After loading the code, the ESP module will automatically access the Wi-Fi point with the SSID given in the firmware. An LED is connected to the ESP module. The LED’s anode pin is connected to the GPIO2 with 220 ohm series resistor and cathode pin is connected to the GND. The ESP module is now ready to receive data from the internet via Wi-Fi Router and will control LED accordingly.
On the PC side install the MQTTLens on the chrome browser. MQTTlens supports MQTT protocol and can be used for publishing and subscription of message. PC client should be assigned with unique client ID so that MQTT broker can easily identify which client is publishing and subscribing the topic and payload. Learn more about configuring PC as MQTT Client from the following tutorial –
How to set up PC and Mobile as MQTT Clients
Learn about creating and subscribing topics on HiveMQ broker and publishing messages on them from the following tutorial –
Communication between PC and Mobile using MQTT Protocol Via HiveMQ Broker
The following precautions must be taken care while assembling the circuit –
1) The ESP8266 needs 3.3V power to work, so do not provide 5V.
2) Some people say that ESP8266 does not have 5V tolerant Inputs but when Arduino was used as USB to Serial Adapter it successfully provided the serial communication. According to the datasheet of ESP8266, It has also written that the ESP8266 GPIOs can tolerate more power up to 6V.
3) If the error of espcomm_sync-failed.md is shown while uploading the firmware code, then first check the selected port on which the ESP module is connected and then check if the module is entering in bootloading mode or not. This can be checked by connecting RX and GND pin of converter to the TX and GND pin of ESP. Then open a terminal and check if the following message is received on serial window or not.
ets Jan 8 2017,rst cause:2, boot mode:(x,y).
4) Check if the module pins are getting proper voltage or not using multimeter.
5) If the module is working but it starts to burn after sometime then there can be an issue of current requirement. In that case, use an external power supply to provide 3.3V to ESP8266.
Fig. 10: Prototype of ESP8266 based IOT LED Controller
How the circuit works –
After loading firmware and circuit connections, the ESP8266 module is ready to receive data over MQTT protocol from the available Wi-Fi access point. The PC client is also ready to send control commands via MQTTLens add-on. The ESP8266 and PC clients communicate and send messages to each other via a MQTT broker called HiveMQ.
The ESP8266 client configures as publisher for the topic “ESP8266/connection status” and as subscriber for the topic “ESP8266/LED status”. The PC client configures as subscriber for the topic “ESP8266/connection status” and as publisher for the topic “ESP8266/LED status”. The ESP8266 Client initiates connection by publishing a message ‘Connected’ to the MQTT broker.
When the PC client receives the message, it can publish messages ‘ON’ and ‘OFF’ on the topic “ESP8266/LED status”. If the message ON is published by the PC client, it will be received by the ESP8266 client and its firmware code interprets the message to switch on the LED light. If the message OFF is published by the PC client, it will be received by the ESP8266 client and its firmware code interprets the message to switch off the LED light.
Programming Guide –
The ESP8266 Client is loaded with an Arduino sketch. An open source library for publish and subscription through ESP client is used. In those public libraries nothing is changed or modified.
::::
## AIM OF THE EXERCISE:
From the text on the ESP8266 LED controller, reproduce everything from "5) If the module" down to "3.3V to ESP8266.", swapping "external power supply" for "dedicated power supply".

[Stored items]
::::
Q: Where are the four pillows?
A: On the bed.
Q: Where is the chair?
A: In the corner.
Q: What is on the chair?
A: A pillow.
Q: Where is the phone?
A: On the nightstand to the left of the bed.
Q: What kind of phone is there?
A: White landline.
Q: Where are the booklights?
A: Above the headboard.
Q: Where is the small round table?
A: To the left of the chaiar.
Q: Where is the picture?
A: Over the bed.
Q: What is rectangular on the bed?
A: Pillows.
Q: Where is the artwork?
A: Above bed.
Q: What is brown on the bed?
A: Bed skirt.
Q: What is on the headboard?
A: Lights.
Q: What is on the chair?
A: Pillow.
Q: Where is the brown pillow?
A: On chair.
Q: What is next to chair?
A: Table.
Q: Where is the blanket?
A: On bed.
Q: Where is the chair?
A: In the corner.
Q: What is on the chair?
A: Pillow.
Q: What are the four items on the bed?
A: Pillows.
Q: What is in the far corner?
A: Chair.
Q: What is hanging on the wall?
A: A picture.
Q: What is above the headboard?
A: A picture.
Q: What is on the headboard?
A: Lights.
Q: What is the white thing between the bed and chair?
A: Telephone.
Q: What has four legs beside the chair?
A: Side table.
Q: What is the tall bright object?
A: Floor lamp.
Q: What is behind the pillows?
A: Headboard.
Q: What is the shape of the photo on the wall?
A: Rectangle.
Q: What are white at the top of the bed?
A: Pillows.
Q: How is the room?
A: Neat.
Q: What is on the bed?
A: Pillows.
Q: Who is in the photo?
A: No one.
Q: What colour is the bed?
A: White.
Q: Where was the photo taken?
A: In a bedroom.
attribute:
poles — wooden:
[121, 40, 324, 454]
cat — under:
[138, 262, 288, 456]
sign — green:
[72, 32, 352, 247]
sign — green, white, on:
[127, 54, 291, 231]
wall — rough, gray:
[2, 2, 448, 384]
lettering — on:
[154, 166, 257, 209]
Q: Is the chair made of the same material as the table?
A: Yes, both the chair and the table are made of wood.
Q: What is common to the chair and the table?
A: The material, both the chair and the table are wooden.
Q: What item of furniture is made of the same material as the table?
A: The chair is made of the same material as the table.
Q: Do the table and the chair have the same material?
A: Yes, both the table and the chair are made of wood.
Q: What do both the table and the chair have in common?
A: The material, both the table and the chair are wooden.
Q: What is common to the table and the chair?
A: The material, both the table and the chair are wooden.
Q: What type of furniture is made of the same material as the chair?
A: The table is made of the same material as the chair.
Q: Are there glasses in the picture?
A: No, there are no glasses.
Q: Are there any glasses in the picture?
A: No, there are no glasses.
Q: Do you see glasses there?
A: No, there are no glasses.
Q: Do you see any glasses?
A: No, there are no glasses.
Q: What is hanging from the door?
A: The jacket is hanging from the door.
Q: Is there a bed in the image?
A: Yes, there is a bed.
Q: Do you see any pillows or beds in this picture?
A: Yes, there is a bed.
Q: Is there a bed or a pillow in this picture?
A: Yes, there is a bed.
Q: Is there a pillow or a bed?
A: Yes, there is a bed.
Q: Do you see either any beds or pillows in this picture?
::::
## WRITTEN RESPONSE:
5) If the module is working but it starts to burn after sometime then there can be an issue of current requirement. In that case, use an dedicated power supply to provide 3.3V to ESP8266.